Effects of Dexmedetomidine Premedication on Emergence Agitation After Strabismus Surgery in Children

Status:
Completed
Trial end date:
2014-08-01
Target enrollment:
0
Participant gender:
All
Summary
Sevoflurane is frequently used for pediatric anesthesia because it has low pungency and rapid onset and offset of action.The reported incidence of emergence agitation (EA) following sevoflurane anesthesia varies from 10-80%. Despite its spontaneous resolution, EA is still considered as a potentially serious complication because of the risks of self-injury, and because of the stress caused to both caregivers and families.
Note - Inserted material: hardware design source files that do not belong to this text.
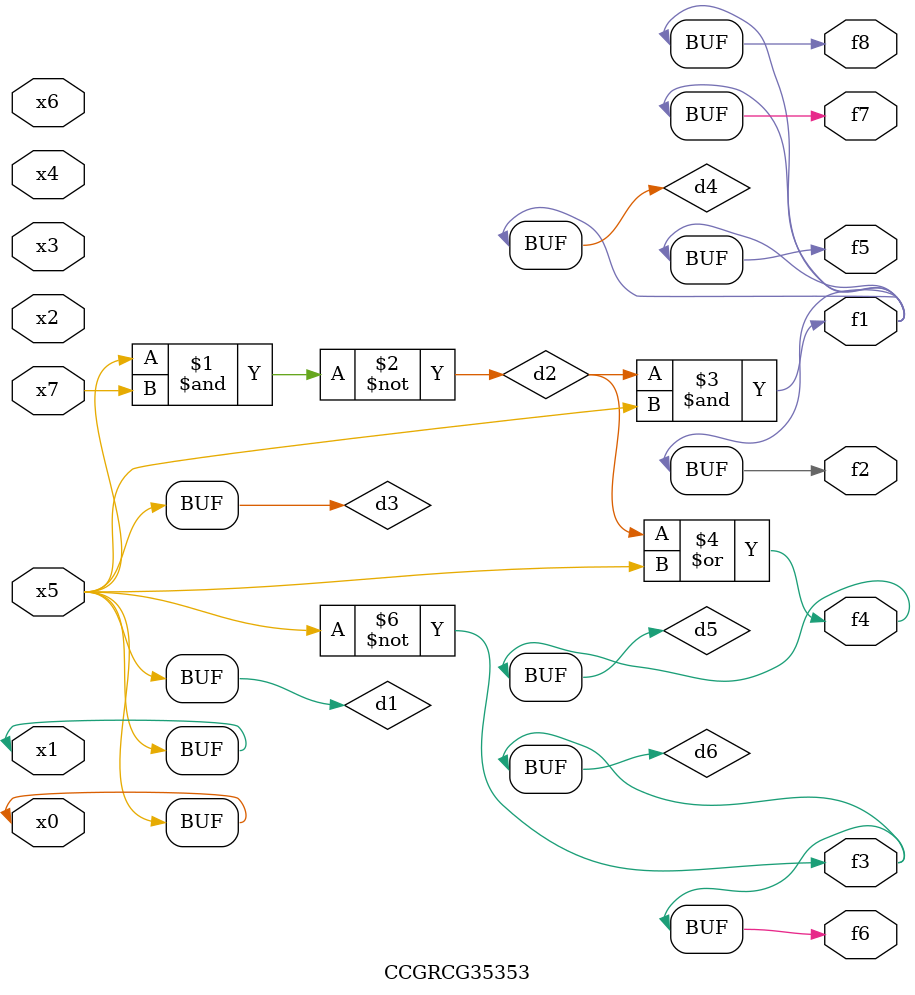
<source format=v>
module CCGRCG35353(
	input x0, x1, x2, x3, x4, x5, x6, x7,
	output f1, f2, f3, f4, f5, f6, f7, f8
);

	wire d1, d2, d3, d4, d5, d6;

	buf (d1, x0, x5);
	nand (d2, x5, x7);
	buf (d3, x0, x1);
	and (d4, d2, d3);
	or (d5, d2, d3);
	nor (d6, d1, d3);
	assign f1 = d4;
	assign f2 = d4;
	assign f3 = d6;
	assign f4 = d5;
	assign f5 = d4;
	assign f6 = d6;
	assign f7 = d4;
	assign f8 = d4;
endmodule

</source>
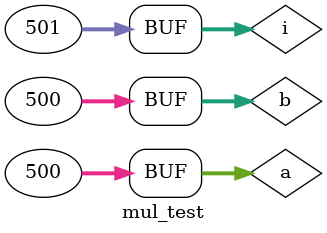
<source format=v>
`timescale 1ns / 1ps


module mul_test;

  reg [31:0]a,b;
  wire [63:0]out;
    integer i;
  ka uut(a,b,out);
  //oka uut(a,b,out);
  initial begin
    $dumpfile("test.vcd");
    $dumpvars(0,mul_test);
  end
    initial 
    begin
      for(i=0;i<=500;i=i+1)
        begin
        #1 a=i;
          #1 b=i;
          
        end     
        
    end
endmodule

</source>
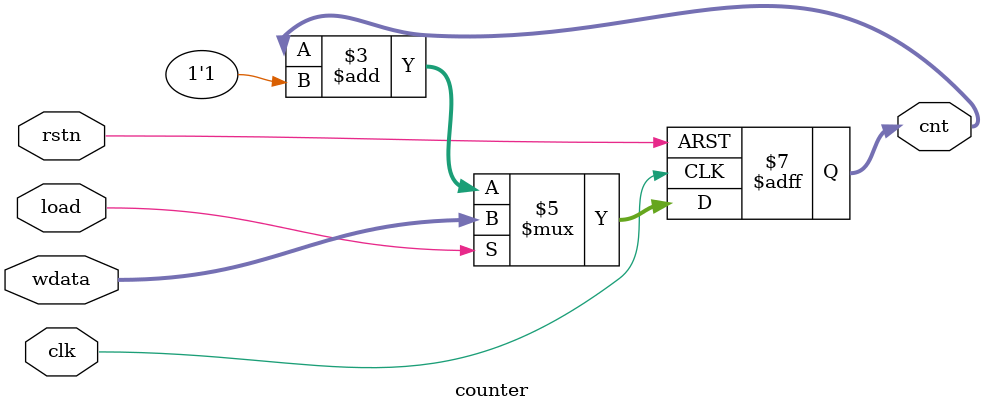
<source format=v>
`timescale 1ns/1ns

module counter  #(parameter width = 5)
(
    input                      clk   ,
    input                      rstn  ,
    input                      load  ,
    input       [width-1:0]    wdata ,
    
    output reg  [width-1:0]    cnt
);

always  @(posedge clk or negedge rstn) begin
    if(!rstn)
        cnt <=  5'd0;
    else if(load)
        cnt <=  wdata;
    else
        cnt <=  cnt + 1'b1;
end

endmodule

</source>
Dexmedetomidine, an Alpha2-adrenoceptor agonist with sedative, analgesic, and anxiolytic actions, has been used in pediatric populations.Several prospective clinical trials in children have shown that dexmedetomidine significantly reduces the incidence of EA prior to recovery from sevoflurane anesthesia. However, the effect of dexmedetomidine premedication on emergence agitation has not been fully evaluated. The purpose of the present study was to verify the hypothesis that intranasal premedication with dexmedetomidine is effective in reducing emergence agitation after sevoflurane anaesthesia.
Phase:
Phase 4
Accepts Healthy Volunteers?
No
Details
Lead Sponsor:
Yao Yusheng
Collaborator:
West China Hospital
Treatments:
Anesthetics
Dexmedetomidine
GABA Modulators
Midazolam
Criteria
Inclusion Criteria:

- aged2-6 yr, with American Society of Anesthesiologists physical status I or II,
scheduled to undergo strabismus surgery during general anesthesia

Exclusion Criteria:

- mental disease, neurologic disease, treatment with sedatives, full stomach, or
indication for rapid sequence induction.